‘Substrate-Accelerated Death’ of Aerobacter aerogenes

‘Substrate-accelerated death’ ( Postgate & Hunter, 1963a , 1964 ) was observed with carbon-limited but not ammonium-, phosphate- or sulphate-limited Aerobacter aerogenes grown at 37° in defined medium and starved at 37° in aerated saline buffers containing the growth-limiting substrate.

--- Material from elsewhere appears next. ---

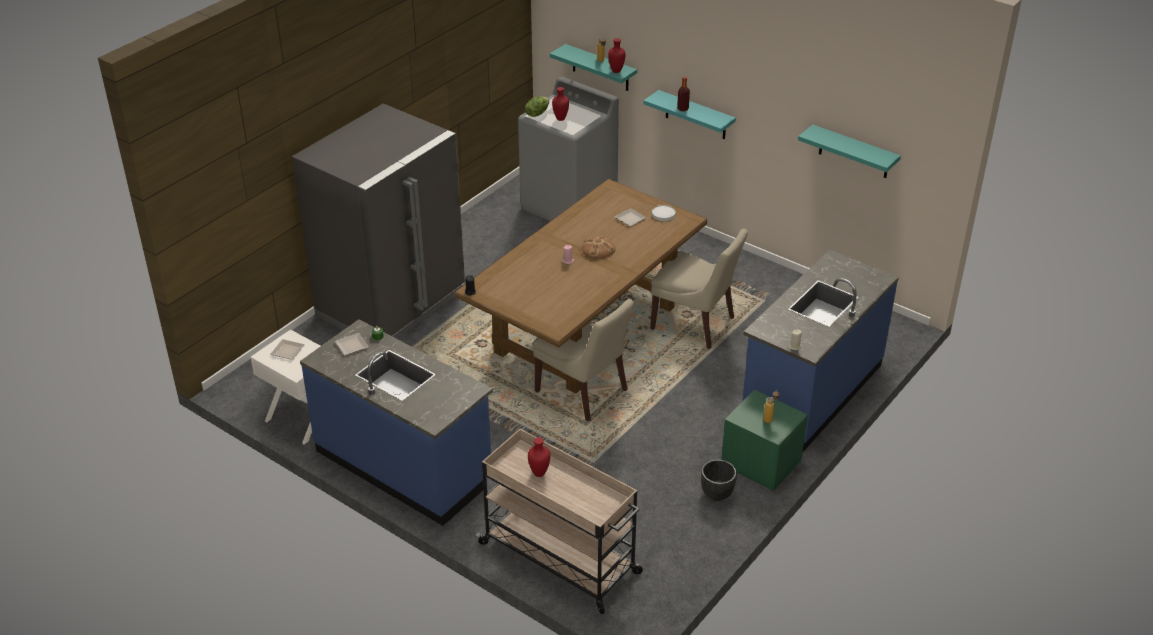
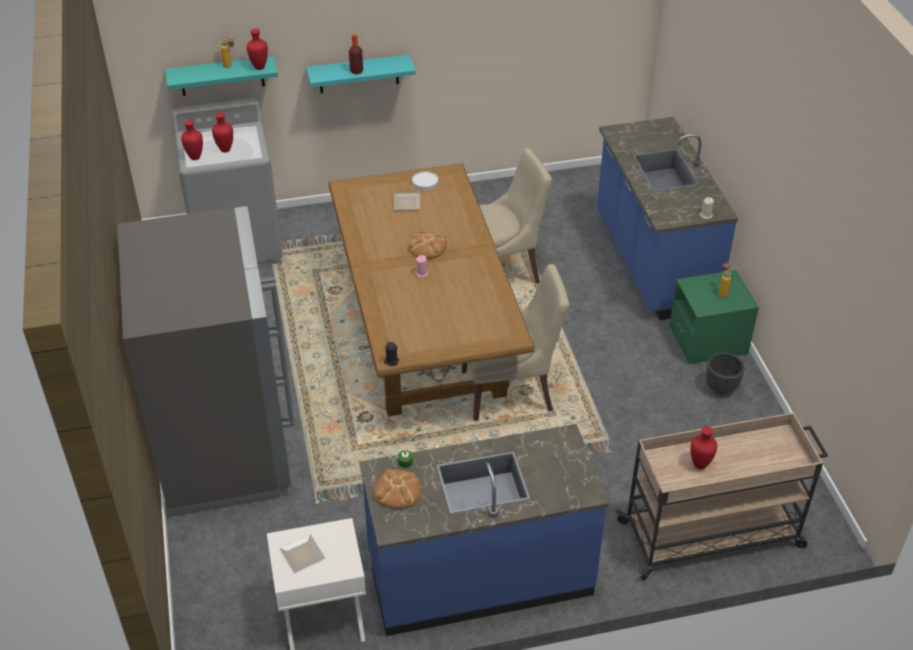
camera: 50 degrees left, 5 degrees up
(350, 345) = (397, 491): plate -> bread
(537, 113) = (194, 158): lettuce -> red vase
(854, 152) = (550, 29): turquoise shelf -> none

Carbon sources besides the one limiting growth increased the death-rate of starved mannitol-, glycerol-, galactose- and ribose-limited bacteria. Glycerol-accelerated death depended on the rate of oxidation of glycerol and the bacterial concentration; with bacteria fully adapted to glycerol, populations of less than 1–2 × 109 organisms/ml. died at a faster rate the denser the population and above this concentration the death-rate decreased with increasing bacterial concentration. Death was delayed when aerated bacterial suspensions containing glycerol were dialysed at 37° against saline buffer containing the substrate. Bacteria-free filtrates, from populations dying in the presence of glycerol, accelerated the death of fresh bacteria to a greater extent than did glycerol alone. In contrast, bacteria-free filtrates from dense populations surviving in the presence of glycerol partially protected fresh bacteria exposed to glycerol. Mg2+ abolished glycerol-accelerated death but not the lethal effect of filtrates from dying populations. Compared with its influence on glycerol-accelerated death, population density had much less influence on the death-rate of glycerol- or mannitol-limited organisms starved in the presence of glucose or mannitol. Irrespective of bacterial concentration, α-ketoglutarate had no effect and pyruvate, citrate, malate, succinate and oxalacetate had less effect than glycerol on the death-rate of starved glycerol-limited bacteria.